Note: We will award this point if there is a meaningful, though potentially incomplete or vague, disclosure of geographic usage statistics at the country-level.

References: Not disclosed

Justification: Not disclosed

New disclosure? No

Redress mechanism (Score: 0)

Is any mechanism to provide redress to users for harm disclosed?

Disclosure: Not disclosed

Note: We will also award this point if the developer reports it does not have any such redress mechanism.

References: Not disclosed

Justification: Not disclosed

New disclosure? No

Centralized documentation for downstream use (Score: 1)

Is documentation for downstream use centralized in a centralized artifact?

Disclosure: watsonx documentation centralizes a substantial amount of relevant documentation for downstream use for granite.13b including sample prompts and how to deploy applications.

Note: Centralized documentation for downstream use refers to an artifact, or closely-linked artifacts, that consolidate relevant information for making use of or repurposing the model. Examples of these kinds of artifacts include a website with dedicated documentation information, a github repository with dedicated documentation information, and an ecosystem card. We recognize that different developers may take different approaches to centralizing information. We will award this point if there is a clearly-identified artifact(s) that contains the majority of substantive information (e.g. capabilities, limitations, risks, evaluations, distribution channels, model license, usage policies, model behavior policies, feedback and redress mechanisms, dependencies).

References: https://dataplatform.cloud.ibm.com/docs/content/wsj/analyze-data/fm-overview.html?context=wx

Justification: Not disclosed

New disclosure? No

Documentation for responsible downstream use (Score: 1)

Is documentation for responsible downstream use disclosed?

Disclosure: watsonx documentation guides user to the right tasks and prompts suitable for granite.13b.

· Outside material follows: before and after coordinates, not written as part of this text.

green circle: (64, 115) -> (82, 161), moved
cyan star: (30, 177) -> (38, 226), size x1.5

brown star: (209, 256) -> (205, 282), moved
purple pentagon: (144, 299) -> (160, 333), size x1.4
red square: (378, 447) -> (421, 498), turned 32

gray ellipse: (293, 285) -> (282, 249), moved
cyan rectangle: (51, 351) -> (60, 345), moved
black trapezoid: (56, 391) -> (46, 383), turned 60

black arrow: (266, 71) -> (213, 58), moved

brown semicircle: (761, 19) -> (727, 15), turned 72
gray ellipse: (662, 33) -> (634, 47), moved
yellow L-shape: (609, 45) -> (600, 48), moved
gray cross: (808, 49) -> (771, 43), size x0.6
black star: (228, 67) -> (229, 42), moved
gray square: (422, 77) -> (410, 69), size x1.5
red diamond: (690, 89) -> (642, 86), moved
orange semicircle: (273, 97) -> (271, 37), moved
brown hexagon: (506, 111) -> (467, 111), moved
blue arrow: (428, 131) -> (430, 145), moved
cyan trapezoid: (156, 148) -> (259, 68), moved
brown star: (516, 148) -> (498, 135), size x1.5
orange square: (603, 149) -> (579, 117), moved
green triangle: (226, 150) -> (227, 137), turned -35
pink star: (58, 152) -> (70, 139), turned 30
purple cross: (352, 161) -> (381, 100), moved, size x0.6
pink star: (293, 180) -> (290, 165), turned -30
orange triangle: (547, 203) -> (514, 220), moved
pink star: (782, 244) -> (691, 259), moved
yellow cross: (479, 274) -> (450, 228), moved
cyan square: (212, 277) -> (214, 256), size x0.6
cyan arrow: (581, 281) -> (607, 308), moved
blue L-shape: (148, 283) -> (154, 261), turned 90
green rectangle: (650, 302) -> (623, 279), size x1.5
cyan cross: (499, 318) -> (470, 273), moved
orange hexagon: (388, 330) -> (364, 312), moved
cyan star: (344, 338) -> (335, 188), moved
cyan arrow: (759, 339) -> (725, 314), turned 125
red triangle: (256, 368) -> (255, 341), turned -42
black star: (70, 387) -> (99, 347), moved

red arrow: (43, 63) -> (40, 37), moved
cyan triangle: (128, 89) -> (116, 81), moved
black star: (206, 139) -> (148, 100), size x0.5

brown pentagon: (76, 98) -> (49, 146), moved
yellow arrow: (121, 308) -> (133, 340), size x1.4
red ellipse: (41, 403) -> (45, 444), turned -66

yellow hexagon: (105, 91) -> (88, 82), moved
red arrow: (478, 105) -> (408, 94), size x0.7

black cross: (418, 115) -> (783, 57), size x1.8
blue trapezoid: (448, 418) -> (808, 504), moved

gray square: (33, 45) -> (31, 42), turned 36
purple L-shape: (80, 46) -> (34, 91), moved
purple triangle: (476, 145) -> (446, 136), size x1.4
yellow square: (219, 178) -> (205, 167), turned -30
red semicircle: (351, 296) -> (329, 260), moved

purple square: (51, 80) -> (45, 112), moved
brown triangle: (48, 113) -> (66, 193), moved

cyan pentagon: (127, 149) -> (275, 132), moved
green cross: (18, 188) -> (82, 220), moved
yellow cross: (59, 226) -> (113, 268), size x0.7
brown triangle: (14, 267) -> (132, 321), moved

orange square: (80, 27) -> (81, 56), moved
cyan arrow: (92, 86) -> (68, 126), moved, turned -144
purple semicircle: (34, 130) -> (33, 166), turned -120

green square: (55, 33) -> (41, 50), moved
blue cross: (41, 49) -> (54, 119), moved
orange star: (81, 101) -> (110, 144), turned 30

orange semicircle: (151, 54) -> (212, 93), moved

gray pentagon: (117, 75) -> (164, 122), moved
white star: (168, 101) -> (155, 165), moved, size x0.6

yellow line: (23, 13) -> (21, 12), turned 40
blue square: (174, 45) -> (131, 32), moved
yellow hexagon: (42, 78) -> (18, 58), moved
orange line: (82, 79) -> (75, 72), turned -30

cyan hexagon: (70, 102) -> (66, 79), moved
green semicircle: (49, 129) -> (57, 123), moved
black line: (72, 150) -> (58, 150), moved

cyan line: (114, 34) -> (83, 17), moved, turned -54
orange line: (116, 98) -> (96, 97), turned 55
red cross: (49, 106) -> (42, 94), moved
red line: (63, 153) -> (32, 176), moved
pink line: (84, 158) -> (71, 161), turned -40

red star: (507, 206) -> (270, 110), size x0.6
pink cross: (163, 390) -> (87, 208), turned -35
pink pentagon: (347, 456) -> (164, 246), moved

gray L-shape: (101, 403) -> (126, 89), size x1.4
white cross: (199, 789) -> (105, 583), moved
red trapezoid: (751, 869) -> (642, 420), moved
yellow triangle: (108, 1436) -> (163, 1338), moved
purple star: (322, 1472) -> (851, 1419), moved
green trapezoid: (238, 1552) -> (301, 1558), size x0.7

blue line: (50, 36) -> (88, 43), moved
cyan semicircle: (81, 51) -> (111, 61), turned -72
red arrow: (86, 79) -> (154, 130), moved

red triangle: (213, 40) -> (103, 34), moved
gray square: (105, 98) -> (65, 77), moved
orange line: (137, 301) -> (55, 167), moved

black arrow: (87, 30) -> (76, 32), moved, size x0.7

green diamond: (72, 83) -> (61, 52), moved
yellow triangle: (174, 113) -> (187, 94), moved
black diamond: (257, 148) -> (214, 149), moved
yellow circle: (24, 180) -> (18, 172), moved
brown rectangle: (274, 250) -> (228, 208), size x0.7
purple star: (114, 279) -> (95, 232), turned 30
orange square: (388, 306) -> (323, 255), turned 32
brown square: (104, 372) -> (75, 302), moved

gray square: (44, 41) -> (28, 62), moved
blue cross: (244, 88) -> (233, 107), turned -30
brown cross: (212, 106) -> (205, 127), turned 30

Note: Such documentation might include details on how to adjust API settings to promote responsible use, descriptions of how to implement mitigations, or guidelines for responsible use. We will also award this point if the developer states that it does not provide any such documentation. For example, the developer might state that the model is offered as is and downstream developers are accountable for using the model responsibly.